▶ _Task instructions_:
Begin at the line bearing "des nachos, suivez avec des". Transcribe it and all subsequent lines of the material below exactly, and nothing more.

----------

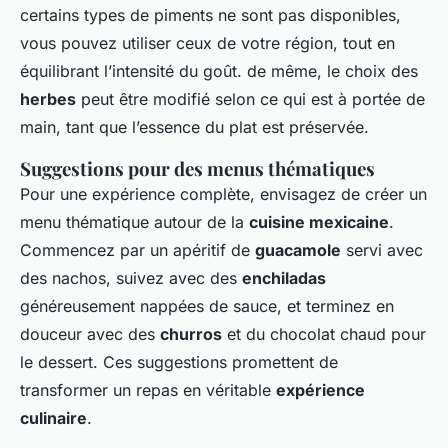
certains types de piments ne sont pas disponibles,
vous pouvez utiliser ceux de votre région, tout en
équilibrant l’intensité du goût. de même, le choix des
herbes
peut être modifié selon ce qui est à portée de
main, tant que l’essence du plat est préservée.
Suggestions pour des menus thématiques
Pour une expérience complète, envisagez de créer un
menu thématique autour de la
cuisine mexicaine
.
Commencez par un apéritif de
guacamole
servi avec
des nachos, suivez avec des
enchiladas
généreusement nappées de sauce, et terminez en
douceur avec des
churros
et du chocolat chaud pour
le dessert. Ces suggestions promettent de
transformer un repas en véritable
expérience
culinaire
.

----------

▶ _Response to the exercise_:
des nachos, suivez avec des
enchiladas
généreusement nappées de sauce, et terminez en
douceur avec des
churros
et du chocolat chaud pour
le dessert. Ces suggestions promettent de
transformer un repas en véritable
expérience
culinaire
.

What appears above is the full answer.